韓国大統領が謝罪 友人に内部文書、違法の恐れ
【ソウル=峯岸博】韓国の朴槿恵(パク・クネ)大統領の演説草稿や閣議での発言などに関するファイルが、同氏の古くからの友人である崔順実(チェ・スンシル)氏(60)の手元に秘密裏に届けられ、朴氏が指南を受けていたことが分かった。朴氏は25日、「一定期間、一部の資料に対して意見を聞いたことがある」と述べた。機密性の高い内部文書の民間人への提供を認めたうえで「国民の皆さまに深くおわびする」と謝罪した。
韓国大統領府(青瓦台)で国民向けの談話を発表した。大統領演説の草稿が外部に流出したことは、大統領記録物管理法や刑法に違反する恐れがある。与野党から真相究明を求める声が強まっており、朴政権への大きな打撃となる。
疑惑は韓国のテレビ局JTBCが24日夜に伝えた。ドイツにいるとみられる崔氏がパソコンの処分を依頼した関係者からパソコンを入手し、データを分析した結果、2014年3月にドイツで北朝鮮政策のロードマップを示した演説の草稿など文書44件を発表前に受けとっていたと報じた。文書にはところどころ赤い文字で表示されていた。大統領の側近である秘書室長の13年8月の人事に触れた文書もある。
文書を提供されていた崔順実氏は、宗教家、故崔太敏(チェ・テミン)氏の五女。朴氏は1974年に実母が亡くなった直後に崔太敏氏と知り合い、同氏の死去後も崔順実氏との付き合いを続けてきた。崔順実氏に関しては「陰の実力者」(朝鮮日報)として、野党やメディアは、大統領府が財界に要求して多額の資金を出させた疑いのある2つの財団を私物化していたと追及している。

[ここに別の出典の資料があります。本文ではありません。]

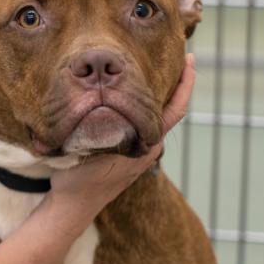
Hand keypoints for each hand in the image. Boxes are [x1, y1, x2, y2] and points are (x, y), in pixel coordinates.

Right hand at [49, 53, 195, 212]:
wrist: (73, 207)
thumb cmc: (78, 180)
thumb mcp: (90, 148)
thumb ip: (104, 128)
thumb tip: (104, 103)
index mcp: (146, 145)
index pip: (174, 109)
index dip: (185, 84)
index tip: (190, 59)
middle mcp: (149, 148)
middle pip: (168, 109)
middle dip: (172, 84)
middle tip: (171, 56)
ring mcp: (140, 153)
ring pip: (153, 117)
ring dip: (155, 94)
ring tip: (147, 70)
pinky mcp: (129, 156)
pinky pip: (141, 125)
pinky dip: (141, 107)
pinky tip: (126, 96)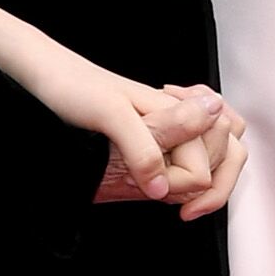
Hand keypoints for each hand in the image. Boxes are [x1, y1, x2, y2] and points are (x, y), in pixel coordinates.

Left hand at [15, 49, 245, 220]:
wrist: (46, 73)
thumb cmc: (71, 88)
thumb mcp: (107, 116)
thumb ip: (143, 147)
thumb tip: (165, 187)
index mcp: (174, 110)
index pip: (206, 163)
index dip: (187, 186)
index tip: (160, 198)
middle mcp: (179, 113)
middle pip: (228, 153)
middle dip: (208, 185)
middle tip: (172, 202)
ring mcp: (170, 118)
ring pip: (217, 148)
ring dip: (205, 175)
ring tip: (171, 189)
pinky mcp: (156, 124)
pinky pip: (194, 144)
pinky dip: (190, 161)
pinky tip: (163, 172)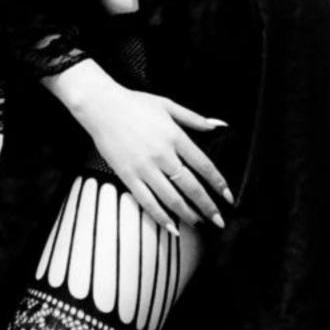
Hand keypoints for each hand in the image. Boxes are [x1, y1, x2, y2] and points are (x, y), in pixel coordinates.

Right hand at [68, 74, 233, 235]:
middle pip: (191, 186)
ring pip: (171, 198)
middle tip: (218, 220)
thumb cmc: (135, 103)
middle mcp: (162, 154)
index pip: (204, 165)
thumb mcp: (168, 105)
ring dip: (187, 214)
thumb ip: (195, 118)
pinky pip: (147, 201)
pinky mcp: (127, 175)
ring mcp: (144, 167)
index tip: (228, 197)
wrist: (101, 106)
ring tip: (198, 223)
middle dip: (207, 206)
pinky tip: (171, 226)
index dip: (218, 183)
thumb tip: (219, 126)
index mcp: (175, 136)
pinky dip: (160, 216)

崔氏に関し、朴氏は談話で「困難な時に助けてくれた縁で、先の大統領選当時、演説や広報分野で国民にどう伝わるかについて意見や感想を伝えてもらった」と説明。大統領就任後もこうした関係を続けていたと報道を大筋認めた。「資料をより丁寧に準備しようという純粋な気持ちでやったことだ」とする一方で「大統領府の補佐体制が整備された後はやめた」と語った。
25日の韓国紙ハンギョレ(電子版)は崔氏の元側近のインタビューを掲載。それによると、青瓦台の首席秘書官らが朴氏に報告した関連資料がほぼ毎晩、崔氏の事務所に届けられたといい、「崔氏の指示で我々が(国政課題などの)事業計画書を作って送ると、それが後にそのまま青瓦台の文書になって我々に伝えられた」と語った。
最大野党「共に民主党」の報道官は「崔順実氏が朴政権の実質的な主役だと大統領が認めた」とし「わが党はあらゆる手段を総動員して真実を究明する」と強調した。与党セヌリ党の報道官は「真相究明と納得できる措置が必要だ」と述べた。